'''
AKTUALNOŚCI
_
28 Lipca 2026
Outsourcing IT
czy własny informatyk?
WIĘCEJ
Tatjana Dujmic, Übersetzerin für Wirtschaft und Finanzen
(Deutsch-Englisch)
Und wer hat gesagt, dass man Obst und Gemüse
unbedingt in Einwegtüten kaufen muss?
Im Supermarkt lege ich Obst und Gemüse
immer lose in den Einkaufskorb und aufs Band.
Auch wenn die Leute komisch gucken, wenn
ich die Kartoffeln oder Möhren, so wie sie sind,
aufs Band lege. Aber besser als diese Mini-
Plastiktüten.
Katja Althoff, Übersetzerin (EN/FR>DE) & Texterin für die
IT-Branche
'''
• _Problem_:
Look through the entries above and copy each line that has "Übersetzerin" in it.

• _Answer area_:
Tatjana Dujmic, Übersetzerin für Wirtschaft und Finanzen
Katja Althoff, Übersetzerin (EN/FR>DE) & Texterin für die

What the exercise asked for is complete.